The committee also has plans to meet in the near future with the driver of the SUV that Trump rode in on Jan. 6, 2021, the sources told NBC News.
The two interviews could shed light on the bombshell testimony that Cassidy Hutchinson, a former top aide to then-White House chief of staff Mark Meadows, delivered before the committee during a public hearing this summer.
The lead car was in front of Trump’s presidential vehicle on the day of the attack, according to CNN, which first reported the Friday meeting with the agent.
Anthony Guglielmi, the top spokesperson for the Secret Service, testified earlier this week before committee investigators about the testimony that Hutchinson shared under oath.
She said after his rally on Jan. 6, Trump tried to grab the steering wheel inside an armored SUV and lunged toward his security detail when he learned that he would not be taken to the Capitol, where a mob of his supporters were gathering.
Hutchinson said Tony Ornato, the White House deputy chief of staff for operations, told her about the incident. She also said Bobby Engel, who led Trump’s security detail, had not disputed Ornato’s account. Ornato and Engel both testified before the committee prior to Hutchinson’s testimony.
Hutchinson’s testimony came under scrutiny after sources said two witnesses were prepared to testify under oath that the incident never happened.
These interviews are part of the committee’s depositions with several key Secret Service figures, including the head of former Vice President Mike Pence’s detail, Tim Giebels; the current agency spokesperson Anthony Guglielmi; former Secret Service Agent John Gutsmiedl; as well as several members of the details assigned to the motorcade carrying Trump to and from the White House on the day of the attack.
The committee subpoenaed the Secret Service for communications in July, shortly after it was revealed that most text messages sent by agents via. their official cellphones on Jan. 5 and 6, 2021, were deleted as part of a pre-planned phone upgrade.
According to two sources familiar with the matter, the Secret Service provided congressional investigators with more than 1 million electronic communications sent by agents in the lead-up to and during the insurrection at the Capitol, NBC News reported in October.
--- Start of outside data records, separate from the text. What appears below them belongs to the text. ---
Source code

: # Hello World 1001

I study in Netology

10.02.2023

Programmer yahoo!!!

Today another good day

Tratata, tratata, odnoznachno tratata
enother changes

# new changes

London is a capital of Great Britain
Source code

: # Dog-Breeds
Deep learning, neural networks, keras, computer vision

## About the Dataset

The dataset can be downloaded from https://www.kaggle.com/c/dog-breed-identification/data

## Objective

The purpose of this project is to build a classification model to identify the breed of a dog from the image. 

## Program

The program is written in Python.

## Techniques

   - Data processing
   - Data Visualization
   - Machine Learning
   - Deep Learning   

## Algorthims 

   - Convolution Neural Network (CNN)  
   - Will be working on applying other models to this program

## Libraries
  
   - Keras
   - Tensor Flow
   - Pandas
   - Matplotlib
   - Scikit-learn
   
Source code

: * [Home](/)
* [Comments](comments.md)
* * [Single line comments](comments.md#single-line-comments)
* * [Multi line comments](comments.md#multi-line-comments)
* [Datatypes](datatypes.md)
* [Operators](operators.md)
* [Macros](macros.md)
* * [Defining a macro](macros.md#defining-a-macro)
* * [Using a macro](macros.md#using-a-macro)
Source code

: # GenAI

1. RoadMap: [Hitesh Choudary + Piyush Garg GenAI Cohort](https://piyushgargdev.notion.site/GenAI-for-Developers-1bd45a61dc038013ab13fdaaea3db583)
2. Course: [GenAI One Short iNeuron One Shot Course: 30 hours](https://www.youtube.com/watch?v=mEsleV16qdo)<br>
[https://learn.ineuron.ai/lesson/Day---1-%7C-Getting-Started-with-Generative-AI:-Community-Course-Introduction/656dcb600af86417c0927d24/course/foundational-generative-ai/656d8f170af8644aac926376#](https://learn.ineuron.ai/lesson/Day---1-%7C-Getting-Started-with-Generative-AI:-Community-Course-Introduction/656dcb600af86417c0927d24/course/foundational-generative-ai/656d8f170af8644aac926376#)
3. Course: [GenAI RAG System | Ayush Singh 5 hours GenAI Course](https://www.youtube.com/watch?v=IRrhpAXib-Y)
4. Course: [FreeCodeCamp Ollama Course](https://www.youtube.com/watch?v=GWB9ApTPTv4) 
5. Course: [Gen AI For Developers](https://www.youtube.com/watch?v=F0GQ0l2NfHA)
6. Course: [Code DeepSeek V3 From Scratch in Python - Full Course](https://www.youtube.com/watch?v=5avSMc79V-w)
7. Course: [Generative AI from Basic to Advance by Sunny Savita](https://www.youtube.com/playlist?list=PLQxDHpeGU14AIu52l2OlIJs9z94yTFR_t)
While the communications do not include text messages, they do include emails and other electronic messages, a Secret Service spokesperson said. The communications may shed light on lingering questions, including contact agents may have had with rioters, their efforts to protect then-Vice President Mike Pence and what occurred inside Trump’s car when he allegedly ordered Secret Service agents to take him to the Capitol.